(Beginning of Document passage)

Security - Likely it's an old phone with the original OS and they don't have a problem with security.
This makes no sense. Flaws get found all the time and aren't patched on older systems.
Features - Likely that the earlier OS runs all of the features they want.
Rubbish. There's always features on newer OS's that people want.
Support - For what?
See above.
Stability - Likely that they are using their phone - email - texts just as stably as you are.
Nope. Software rots over time if it's not kept in check, especially if they're connected to the internet.
Longevity - they are still using it, so I guess that's longevity right there!
Yes, they're using a broken, insecure, buggy mess.
Google said they are doing this for the next billion smartphone users, which is dumb since gestures are not natural/intuitive for new users compared to buttons. And considering majority of Android phones are still on Lollipop/MM, and the next billion are coming from non-smartphones, and the fact that majority of OEMs won't adopt Google's UI (count how many Chinese OEMs are still using capacitive buttons on their phones), then yeah, I'll say it can take a decade or longer for these gestures to be "natural" for the next billion (ie. for someone to look at an Android phone and does the gestures automatically).
I don't understand why Google can't just stick with what Android did best, the on-screen buttons. It's like they are running out what to announce, and did this just so they can have new things to show.
No if it works what's problem do you think an update will solve?A Motorola Razr from 15 years ago still works great, too, as does Windows 98. See where I'm going with this?
Or people are happy with the thing they've already got. Why is newer all ways better?I think Android user communities have crossed the barriers wrt keep upgrading every OS iterations (both major or minor) all the time. I use Tab S2 running Marshmallow and I do not see anything wrong with my tablet without getting upgraded to newer version Oreo.

(End of Document passage)
(Beginning of Given data)

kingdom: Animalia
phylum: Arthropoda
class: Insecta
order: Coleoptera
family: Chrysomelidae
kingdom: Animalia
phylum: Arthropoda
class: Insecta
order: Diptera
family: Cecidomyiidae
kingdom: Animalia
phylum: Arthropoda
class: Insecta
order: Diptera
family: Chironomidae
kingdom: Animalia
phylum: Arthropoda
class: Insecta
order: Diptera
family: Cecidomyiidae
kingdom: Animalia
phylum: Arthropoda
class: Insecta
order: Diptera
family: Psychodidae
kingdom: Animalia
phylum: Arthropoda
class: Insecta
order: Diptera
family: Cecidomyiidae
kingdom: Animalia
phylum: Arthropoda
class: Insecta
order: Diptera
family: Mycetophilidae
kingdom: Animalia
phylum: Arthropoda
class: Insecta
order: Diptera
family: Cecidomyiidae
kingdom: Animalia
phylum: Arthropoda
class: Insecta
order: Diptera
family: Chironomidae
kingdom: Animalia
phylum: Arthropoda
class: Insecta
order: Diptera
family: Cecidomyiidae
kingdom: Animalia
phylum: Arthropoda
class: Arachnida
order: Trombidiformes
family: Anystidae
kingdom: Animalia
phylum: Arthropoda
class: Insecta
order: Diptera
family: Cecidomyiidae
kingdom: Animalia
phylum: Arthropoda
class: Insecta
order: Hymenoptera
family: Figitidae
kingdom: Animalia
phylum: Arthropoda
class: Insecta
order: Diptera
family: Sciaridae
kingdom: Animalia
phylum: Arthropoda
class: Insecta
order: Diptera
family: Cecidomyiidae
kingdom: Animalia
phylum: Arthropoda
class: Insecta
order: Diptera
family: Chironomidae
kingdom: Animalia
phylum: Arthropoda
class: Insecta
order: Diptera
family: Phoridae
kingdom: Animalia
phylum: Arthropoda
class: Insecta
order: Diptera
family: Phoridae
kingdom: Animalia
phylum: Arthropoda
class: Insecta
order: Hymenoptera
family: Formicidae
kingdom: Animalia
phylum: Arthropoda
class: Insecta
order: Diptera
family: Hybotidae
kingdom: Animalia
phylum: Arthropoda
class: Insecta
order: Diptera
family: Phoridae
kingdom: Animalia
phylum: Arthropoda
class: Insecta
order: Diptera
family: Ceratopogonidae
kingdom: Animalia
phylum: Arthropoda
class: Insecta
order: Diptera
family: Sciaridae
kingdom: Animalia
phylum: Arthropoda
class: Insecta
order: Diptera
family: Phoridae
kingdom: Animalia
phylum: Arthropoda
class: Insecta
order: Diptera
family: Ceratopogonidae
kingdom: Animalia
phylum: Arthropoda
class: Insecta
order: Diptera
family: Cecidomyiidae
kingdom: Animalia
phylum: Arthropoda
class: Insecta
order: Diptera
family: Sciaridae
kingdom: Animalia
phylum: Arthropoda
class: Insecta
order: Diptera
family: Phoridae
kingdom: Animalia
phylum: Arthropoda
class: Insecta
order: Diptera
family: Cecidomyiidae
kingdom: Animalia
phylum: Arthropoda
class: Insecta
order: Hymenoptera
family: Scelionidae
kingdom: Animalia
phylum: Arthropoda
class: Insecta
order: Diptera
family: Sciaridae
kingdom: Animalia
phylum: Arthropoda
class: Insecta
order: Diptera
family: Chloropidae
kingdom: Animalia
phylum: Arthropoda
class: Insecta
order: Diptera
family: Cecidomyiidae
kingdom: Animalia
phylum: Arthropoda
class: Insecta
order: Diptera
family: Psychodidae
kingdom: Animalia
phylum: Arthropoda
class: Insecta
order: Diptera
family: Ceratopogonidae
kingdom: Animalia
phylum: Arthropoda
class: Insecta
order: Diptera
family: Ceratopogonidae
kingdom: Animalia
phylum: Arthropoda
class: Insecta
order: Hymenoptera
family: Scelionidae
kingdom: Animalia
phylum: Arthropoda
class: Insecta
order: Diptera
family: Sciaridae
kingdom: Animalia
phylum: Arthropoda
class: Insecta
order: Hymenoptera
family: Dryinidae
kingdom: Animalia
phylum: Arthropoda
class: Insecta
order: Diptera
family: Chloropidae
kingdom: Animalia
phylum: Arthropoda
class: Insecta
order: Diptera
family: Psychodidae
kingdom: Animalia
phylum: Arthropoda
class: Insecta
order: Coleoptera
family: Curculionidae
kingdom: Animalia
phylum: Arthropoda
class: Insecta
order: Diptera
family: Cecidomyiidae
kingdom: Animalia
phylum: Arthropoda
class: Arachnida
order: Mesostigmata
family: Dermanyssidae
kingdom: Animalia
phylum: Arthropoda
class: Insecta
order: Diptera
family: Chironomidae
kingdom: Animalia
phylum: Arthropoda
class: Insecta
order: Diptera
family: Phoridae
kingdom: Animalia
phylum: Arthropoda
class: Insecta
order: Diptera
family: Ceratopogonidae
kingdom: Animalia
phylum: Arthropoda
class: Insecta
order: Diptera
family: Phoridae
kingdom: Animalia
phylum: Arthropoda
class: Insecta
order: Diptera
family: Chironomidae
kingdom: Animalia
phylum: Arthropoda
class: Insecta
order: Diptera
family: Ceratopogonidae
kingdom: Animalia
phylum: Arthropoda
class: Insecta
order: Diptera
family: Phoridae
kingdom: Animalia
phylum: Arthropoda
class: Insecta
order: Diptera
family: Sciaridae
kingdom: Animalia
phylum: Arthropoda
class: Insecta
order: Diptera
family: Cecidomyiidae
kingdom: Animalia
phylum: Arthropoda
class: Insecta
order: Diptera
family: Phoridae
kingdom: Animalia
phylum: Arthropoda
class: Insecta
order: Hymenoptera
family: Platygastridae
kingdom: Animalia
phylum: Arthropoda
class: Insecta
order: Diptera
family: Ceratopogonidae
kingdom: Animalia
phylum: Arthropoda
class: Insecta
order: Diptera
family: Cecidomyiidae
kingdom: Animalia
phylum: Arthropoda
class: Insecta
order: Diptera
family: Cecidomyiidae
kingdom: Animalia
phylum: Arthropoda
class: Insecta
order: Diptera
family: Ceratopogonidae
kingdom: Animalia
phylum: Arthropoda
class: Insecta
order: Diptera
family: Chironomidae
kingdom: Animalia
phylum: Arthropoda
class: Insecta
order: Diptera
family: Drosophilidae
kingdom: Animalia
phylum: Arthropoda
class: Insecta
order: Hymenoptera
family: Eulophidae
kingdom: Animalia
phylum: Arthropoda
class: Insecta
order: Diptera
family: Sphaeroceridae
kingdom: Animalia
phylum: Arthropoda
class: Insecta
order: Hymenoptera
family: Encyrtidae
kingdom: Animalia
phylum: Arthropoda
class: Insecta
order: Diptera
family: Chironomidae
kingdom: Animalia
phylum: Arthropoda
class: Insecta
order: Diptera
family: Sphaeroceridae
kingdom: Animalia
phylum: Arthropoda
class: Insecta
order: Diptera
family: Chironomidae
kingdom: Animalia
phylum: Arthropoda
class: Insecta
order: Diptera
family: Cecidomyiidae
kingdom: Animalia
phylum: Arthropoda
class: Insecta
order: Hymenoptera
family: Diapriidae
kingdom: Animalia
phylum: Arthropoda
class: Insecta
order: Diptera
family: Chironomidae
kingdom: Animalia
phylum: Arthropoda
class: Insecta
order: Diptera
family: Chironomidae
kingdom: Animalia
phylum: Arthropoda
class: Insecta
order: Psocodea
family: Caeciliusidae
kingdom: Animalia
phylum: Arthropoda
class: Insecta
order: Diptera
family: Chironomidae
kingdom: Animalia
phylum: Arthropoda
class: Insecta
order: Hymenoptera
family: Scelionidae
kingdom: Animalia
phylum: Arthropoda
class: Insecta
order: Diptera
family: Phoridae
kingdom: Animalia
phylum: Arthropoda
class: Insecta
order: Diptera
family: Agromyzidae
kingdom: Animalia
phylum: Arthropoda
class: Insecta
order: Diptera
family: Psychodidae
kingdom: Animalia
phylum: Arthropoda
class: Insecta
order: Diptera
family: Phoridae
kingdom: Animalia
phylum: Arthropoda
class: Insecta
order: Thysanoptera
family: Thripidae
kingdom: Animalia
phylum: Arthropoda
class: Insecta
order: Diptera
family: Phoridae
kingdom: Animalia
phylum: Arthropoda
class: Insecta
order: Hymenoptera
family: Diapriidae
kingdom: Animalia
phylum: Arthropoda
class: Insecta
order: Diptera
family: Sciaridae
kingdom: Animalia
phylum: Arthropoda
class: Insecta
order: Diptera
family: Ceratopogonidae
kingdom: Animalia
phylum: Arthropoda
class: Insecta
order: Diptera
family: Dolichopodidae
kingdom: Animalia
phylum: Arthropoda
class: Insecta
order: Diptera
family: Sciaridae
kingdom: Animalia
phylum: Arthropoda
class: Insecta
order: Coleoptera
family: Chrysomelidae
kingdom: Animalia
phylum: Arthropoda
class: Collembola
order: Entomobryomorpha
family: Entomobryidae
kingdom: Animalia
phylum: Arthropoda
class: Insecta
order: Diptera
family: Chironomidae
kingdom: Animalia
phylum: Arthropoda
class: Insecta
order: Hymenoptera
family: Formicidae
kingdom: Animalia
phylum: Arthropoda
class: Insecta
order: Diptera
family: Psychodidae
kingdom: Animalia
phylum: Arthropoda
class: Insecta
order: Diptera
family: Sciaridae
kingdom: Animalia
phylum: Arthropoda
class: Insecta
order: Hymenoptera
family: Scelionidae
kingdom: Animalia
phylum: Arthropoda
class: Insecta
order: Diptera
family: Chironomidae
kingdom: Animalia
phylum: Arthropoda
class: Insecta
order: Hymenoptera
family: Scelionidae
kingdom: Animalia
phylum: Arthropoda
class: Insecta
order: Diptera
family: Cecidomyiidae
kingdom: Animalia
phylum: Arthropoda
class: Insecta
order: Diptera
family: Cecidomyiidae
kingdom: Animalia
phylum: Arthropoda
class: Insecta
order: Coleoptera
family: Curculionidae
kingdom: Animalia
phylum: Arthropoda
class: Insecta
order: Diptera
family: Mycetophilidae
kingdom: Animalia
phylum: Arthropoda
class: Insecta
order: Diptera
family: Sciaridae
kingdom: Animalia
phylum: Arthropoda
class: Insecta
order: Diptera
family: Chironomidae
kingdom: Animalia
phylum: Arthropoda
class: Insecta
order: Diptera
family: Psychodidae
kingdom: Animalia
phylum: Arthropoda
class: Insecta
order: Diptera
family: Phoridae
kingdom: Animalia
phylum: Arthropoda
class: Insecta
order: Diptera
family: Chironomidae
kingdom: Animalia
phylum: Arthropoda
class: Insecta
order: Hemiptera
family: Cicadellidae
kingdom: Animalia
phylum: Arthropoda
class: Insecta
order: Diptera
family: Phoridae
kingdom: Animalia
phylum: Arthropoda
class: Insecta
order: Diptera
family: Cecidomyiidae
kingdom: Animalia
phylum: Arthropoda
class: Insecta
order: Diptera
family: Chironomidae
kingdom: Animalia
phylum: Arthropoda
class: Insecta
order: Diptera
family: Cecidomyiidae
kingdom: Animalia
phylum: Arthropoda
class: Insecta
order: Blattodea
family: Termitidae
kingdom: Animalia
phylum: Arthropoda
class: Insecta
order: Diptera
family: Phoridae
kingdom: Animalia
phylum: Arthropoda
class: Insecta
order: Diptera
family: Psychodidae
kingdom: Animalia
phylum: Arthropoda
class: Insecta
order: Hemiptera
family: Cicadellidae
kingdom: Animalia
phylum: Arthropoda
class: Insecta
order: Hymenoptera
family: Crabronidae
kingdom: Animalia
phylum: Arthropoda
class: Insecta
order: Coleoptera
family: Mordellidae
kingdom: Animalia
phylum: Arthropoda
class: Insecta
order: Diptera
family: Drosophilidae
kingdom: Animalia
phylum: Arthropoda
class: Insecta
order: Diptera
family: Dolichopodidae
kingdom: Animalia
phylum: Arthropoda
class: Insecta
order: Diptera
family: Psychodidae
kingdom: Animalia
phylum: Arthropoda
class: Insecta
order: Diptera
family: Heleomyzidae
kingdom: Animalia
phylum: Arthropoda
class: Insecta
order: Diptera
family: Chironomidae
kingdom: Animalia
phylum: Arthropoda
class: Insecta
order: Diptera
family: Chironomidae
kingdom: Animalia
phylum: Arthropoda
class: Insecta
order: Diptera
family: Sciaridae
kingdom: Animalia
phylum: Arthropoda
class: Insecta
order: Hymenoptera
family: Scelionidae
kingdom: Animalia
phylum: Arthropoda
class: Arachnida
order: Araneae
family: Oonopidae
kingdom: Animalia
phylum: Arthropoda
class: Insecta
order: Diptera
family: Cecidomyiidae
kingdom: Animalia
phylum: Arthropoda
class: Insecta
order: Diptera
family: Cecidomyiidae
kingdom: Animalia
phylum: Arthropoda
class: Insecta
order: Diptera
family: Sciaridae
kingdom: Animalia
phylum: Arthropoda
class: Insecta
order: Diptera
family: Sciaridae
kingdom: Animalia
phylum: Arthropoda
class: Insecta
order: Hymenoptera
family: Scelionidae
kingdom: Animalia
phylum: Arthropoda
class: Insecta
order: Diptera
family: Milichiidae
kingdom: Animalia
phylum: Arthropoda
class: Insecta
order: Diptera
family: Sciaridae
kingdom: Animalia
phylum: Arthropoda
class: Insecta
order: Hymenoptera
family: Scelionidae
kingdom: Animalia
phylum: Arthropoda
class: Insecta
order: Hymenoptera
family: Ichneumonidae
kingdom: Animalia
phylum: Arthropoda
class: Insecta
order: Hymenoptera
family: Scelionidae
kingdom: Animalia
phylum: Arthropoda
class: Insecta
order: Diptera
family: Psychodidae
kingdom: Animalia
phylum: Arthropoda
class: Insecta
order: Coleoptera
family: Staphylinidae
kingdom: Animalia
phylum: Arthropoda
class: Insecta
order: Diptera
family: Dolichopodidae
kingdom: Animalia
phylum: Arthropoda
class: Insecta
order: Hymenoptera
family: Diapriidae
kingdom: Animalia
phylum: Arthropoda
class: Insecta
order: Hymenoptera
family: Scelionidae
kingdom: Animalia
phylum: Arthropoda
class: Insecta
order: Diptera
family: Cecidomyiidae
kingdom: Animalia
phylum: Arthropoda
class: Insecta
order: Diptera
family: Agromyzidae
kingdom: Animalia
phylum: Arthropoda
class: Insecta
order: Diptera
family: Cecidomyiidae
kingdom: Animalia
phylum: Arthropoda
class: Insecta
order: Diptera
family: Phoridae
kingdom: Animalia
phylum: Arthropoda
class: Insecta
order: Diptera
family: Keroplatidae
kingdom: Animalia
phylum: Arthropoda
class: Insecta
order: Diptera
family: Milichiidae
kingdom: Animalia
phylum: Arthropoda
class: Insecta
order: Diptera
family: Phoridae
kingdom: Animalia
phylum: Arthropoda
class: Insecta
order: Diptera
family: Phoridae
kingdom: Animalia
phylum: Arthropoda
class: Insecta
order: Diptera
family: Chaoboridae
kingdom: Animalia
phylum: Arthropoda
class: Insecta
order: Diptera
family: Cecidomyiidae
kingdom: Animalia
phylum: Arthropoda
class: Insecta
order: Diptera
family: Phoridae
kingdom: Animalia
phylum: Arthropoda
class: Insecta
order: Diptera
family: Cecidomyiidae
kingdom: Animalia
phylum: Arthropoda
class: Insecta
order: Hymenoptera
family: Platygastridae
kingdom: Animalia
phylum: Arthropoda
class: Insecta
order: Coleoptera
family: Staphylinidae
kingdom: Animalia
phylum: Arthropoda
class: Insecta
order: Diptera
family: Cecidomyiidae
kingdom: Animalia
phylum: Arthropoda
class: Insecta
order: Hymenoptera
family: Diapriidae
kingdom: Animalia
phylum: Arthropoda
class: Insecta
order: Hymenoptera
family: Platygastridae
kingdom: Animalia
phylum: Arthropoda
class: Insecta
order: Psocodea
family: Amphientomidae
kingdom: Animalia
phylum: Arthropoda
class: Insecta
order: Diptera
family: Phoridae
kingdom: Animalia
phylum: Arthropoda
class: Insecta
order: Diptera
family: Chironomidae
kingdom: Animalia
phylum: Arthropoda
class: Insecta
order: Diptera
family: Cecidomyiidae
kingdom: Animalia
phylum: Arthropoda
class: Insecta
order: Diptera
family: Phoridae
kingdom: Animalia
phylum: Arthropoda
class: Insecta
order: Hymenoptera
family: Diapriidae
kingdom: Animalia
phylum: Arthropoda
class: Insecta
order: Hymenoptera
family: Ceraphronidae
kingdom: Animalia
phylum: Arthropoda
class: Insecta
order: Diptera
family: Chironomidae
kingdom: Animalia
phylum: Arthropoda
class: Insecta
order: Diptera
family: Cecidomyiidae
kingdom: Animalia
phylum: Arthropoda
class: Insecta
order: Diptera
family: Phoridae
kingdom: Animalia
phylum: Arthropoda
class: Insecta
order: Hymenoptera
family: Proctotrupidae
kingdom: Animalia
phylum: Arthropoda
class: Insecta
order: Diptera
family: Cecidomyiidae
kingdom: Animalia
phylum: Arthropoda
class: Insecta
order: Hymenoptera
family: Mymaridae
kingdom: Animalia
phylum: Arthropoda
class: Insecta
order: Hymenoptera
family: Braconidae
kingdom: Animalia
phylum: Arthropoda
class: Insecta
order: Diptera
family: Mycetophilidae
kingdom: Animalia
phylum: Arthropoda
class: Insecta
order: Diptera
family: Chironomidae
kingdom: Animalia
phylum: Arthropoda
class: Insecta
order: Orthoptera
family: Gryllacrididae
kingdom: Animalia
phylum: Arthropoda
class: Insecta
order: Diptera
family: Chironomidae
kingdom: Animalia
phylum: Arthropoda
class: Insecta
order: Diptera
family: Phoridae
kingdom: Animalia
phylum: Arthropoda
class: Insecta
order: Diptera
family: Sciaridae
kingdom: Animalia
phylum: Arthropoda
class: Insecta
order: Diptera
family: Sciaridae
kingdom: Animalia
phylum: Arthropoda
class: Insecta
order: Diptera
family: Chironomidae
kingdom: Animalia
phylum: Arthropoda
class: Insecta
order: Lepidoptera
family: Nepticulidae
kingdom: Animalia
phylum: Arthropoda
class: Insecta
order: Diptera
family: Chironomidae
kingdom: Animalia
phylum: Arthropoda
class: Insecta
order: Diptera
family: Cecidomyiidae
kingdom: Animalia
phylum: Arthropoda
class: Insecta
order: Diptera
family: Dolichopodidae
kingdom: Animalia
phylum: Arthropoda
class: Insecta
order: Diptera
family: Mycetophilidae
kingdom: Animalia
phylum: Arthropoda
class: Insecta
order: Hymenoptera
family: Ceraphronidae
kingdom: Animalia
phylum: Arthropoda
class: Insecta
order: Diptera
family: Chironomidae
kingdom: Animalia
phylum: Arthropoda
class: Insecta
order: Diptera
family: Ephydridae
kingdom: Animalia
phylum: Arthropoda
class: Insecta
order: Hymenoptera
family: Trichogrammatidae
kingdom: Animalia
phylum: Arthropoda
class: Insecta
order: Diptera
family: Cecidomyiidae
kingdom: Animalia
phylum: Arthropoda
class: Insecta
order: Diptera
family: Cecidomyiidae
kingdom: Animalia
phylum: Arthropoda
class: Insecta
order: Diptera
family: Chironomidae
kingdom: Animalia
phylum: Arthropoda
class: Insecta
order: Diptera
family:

(End of Given data)

*What to work on:* Please name the tablet and the Android version that one commenter in the Android updates discussion says they use.

*Task response:* A Tab S2 running Marshmallow.